For now, Powerset’s index is very limited, consisting only of millions of pages from Wikipedia and Metaweb Technologies’ Freebase, a Web-based structured database of information. However, Prevost vows that the index will begin growing within a month after its launch and eventually rival in size those of Google, Yahoo and others. “Our technology fully scales,” he said.
Still, it’s impressive to see Powerset’s search engine in action and the promise it holds. Instead of returning the proverbial 10 blue links for search results, Powerset can do more, such as assembling a collection of facts related to the query, as well as summarize the found information. It can also provide direct answers to factual questions.
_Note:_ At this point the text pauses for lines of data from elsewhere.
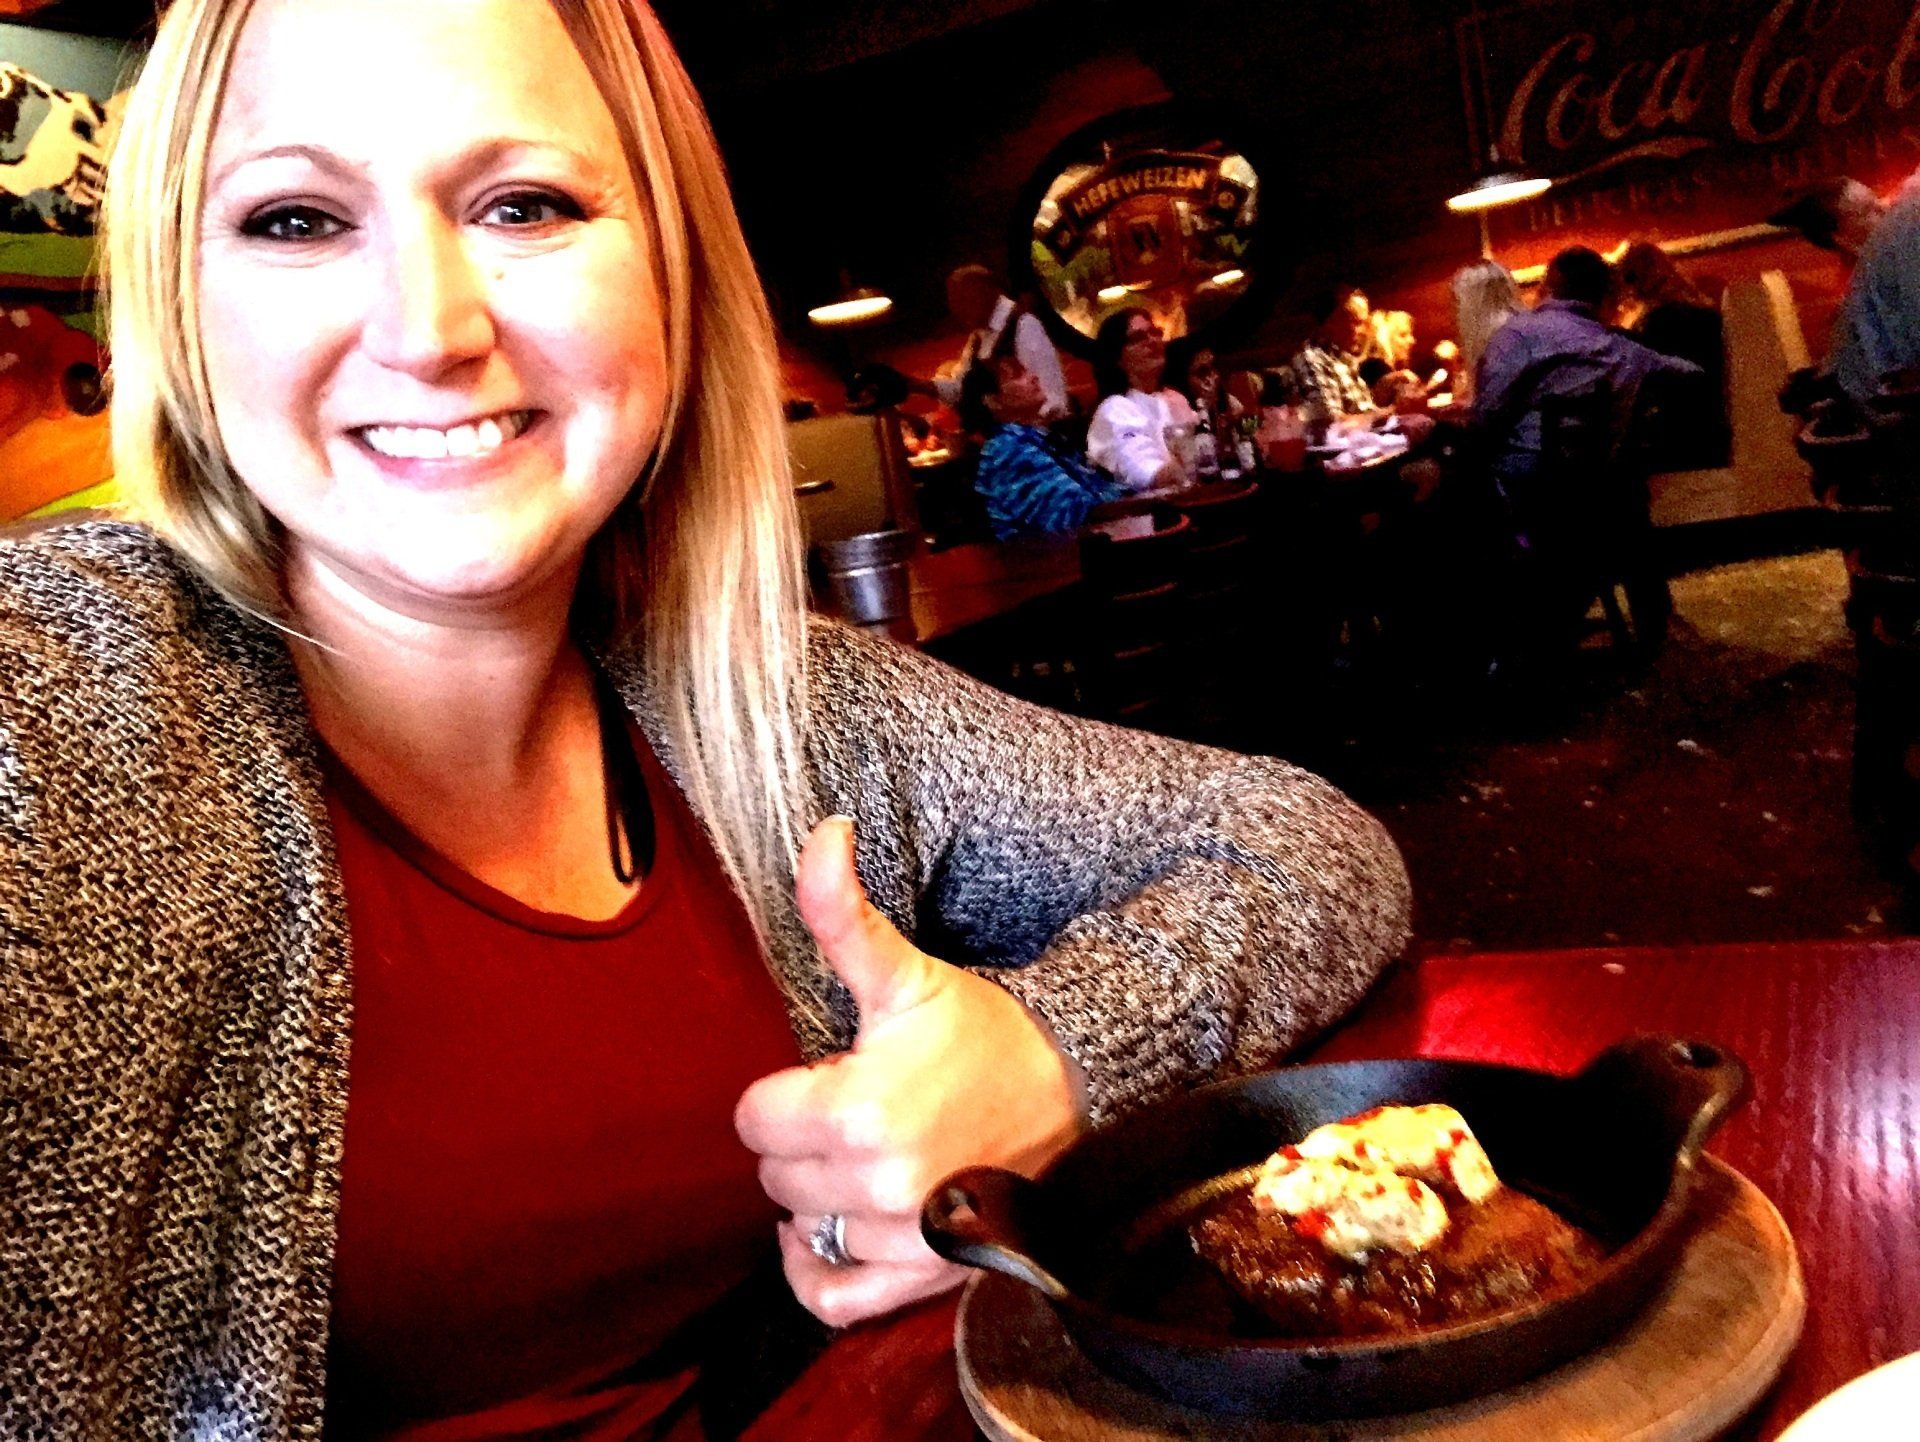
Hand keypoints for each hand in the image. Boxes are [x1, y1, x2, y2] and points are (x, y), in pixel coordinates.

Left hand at [734, 817, 1087, 1327]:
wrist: (1075, 1091)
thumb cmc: (986, 1033)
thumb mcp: (908, 974)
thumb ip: (842, 913)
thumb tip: (820, 833)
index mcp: (857, 1108)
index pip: (753, 1119)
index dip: (784, 1090)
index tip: (829, 1072)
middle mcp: (876, 1182)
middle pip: (773, 1174)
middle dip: (801, 1138)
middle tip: (855, 1106)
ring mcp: (902, 1239)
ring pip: (803, 1227)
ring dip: (818, 1195)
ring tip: (861, 1154)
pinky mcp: (924, 1277)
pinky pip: (833, 1301)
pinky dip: (816, 1273)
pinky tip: (822, 1233)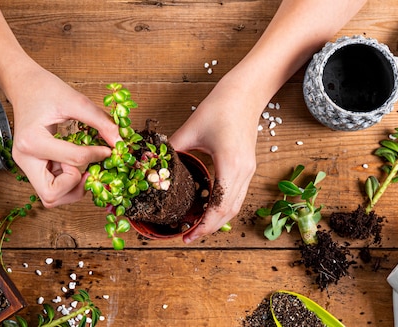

Because the content from Wikipedia and Freebase can be re-published, Powerset can remain relevant after a user clicks on over to a search result, by providing an outline to navigate through the page and a summary of facts. This, of course, isn’t something that Powerset could do with copyrighted content, but the company will seek partnerships with publishers to obtain permission, Prevost said. “We think it’ll be a situation where publishers will want their content to be served up in this way,” he said.
Industry analyst Greg Sterling of Sterling Market Intelligence calls Powerset’s capabilities “impressive” and particularly likes its search results interface. “What they’ve created is both a better search engine for Wikipedia and a massive ‘proof of concept’ for their algorithm and technology,” he said in an e-mail interview.
Now Powerset has to prove that its search engine can scale and deliver against an index of billions upon billions of Web pages and serving millions of concurrent end users. “There’s certainly potential there to build a better mousetrap, it would appear. But bringing what Powerset has done for Wikipedia to the entire Internet seems an enormous challenge that will take both time and lots of additional resources,” Sterling said.
Prevost acknowledges that to do this type of deep processing takes a lot of computational power, although once indexed, retrieving pages’ information doesn’t pose any special challenge.
Powerset also faces the challenges of a start-up technology company, such as generating revenue and going through growing pains. The company has already had some management upheaval, announcing in November the departure of co-founder and Chief Operating Officer Steve Newcomb and its search for a CEO, as co-founder Barney Pell gave up that post to become chief technology officer. “The CEO search is still in process, but we have a strong internal management structure and board of directors,” he said.
Prevost said the company’s investors are committed to the company and to seeing that it has the resources necessary to scale up the search engine to the level of those with indexes of 20 billion pages.
Powerset’s business model is based on advertising, although the search engine will not serve up ads from the beginning. “There’s a lot of cool stuff we can do in the ad space by matching the meaning of queries to the relevance of ads, but that’s much more longer term,” he said.
The search engine will be limited to Web search at first, although Powerset has contemplated adding specialty engines for things like images and video later, as well as targeting verticals such as health, product reviews and travel, he said.
“We’ve only shown the tip of the iceberg in language analysis,” he said.